The aim of this work was to investigate in a prospective study whether moderate hyperbilirubinemia in healthy term neonates is associated with an increase of minor neurological dysfunction (MND) and behavioral problems up to 18 mo.


We enrolled 43 healthy term infants with a bilirubin level ≥ 220 µmol/l (BILI group) at 72-96 h postnatally at the University Medical Center Groningen (UMCG), including eight referrals for hyperbilirubinemia. Seventy healthy term infants born at the UMCG with bilirubin level <220 µmol/l served as comparisons (COMP group). We evaluated the neurologic condition neonatally and at 3 and 18 mo; behavior was evaluated at birth and 18 mo.

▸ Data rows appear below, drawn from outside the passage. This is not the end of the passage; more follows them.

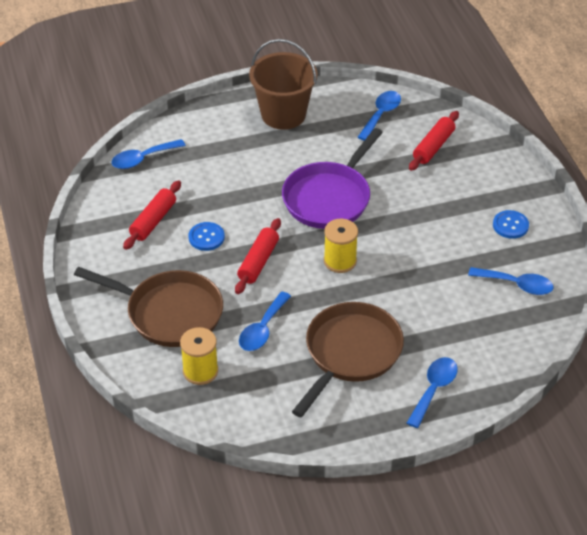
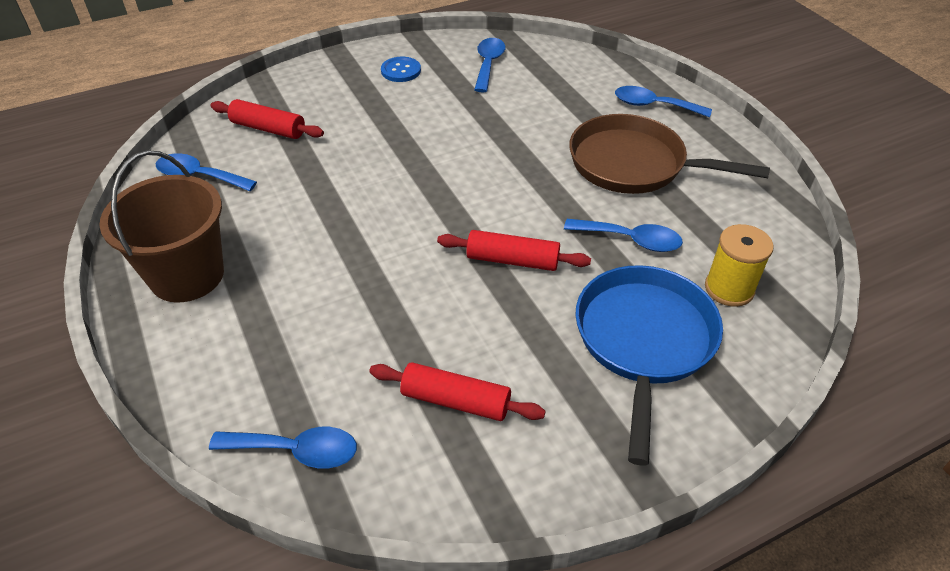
camera: 100 degrees left, 0 degrees up
brown pan [74,267,223,347] -> blue pan [575,265,723,466]
blue spoon [111,139,186,169] -> blue spoon turned 45 degrees counterclockwise [209,427,357,468]
blue button [189,222,225,251] -> none
purple pan [282,128,383,229] -> none
yellow spool [324,219,358,273] -> none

Rates of MND in BILI and COMP groups were similar at all ages. However, bilirubin levels of ≥ 300 µmol/l (n = 10) were associated with an increased risk of complex MND (odds ratio: 4.21; 95% confidence interval: 1.02-17.37). Neonatally, BILI infants were more often lethargic than COMP infants (odds ratio: 3.54; 95% confidence interval: 1.32-9.51); at 18 mo, they had higher hyperactivity scores (effect: 0.32; 95% confidence interval: 0.08-0.56).


Occurrence of complex MND at 18 mo in infants with moderate hyperbilirubinemia was not different from that in comparison infants, but bilirubin level ≥ 300 was associated with an increased risk of complex MND. This study also suggests that minor behavioral effects of moderate hyperbilirubinemia cannot be excluded.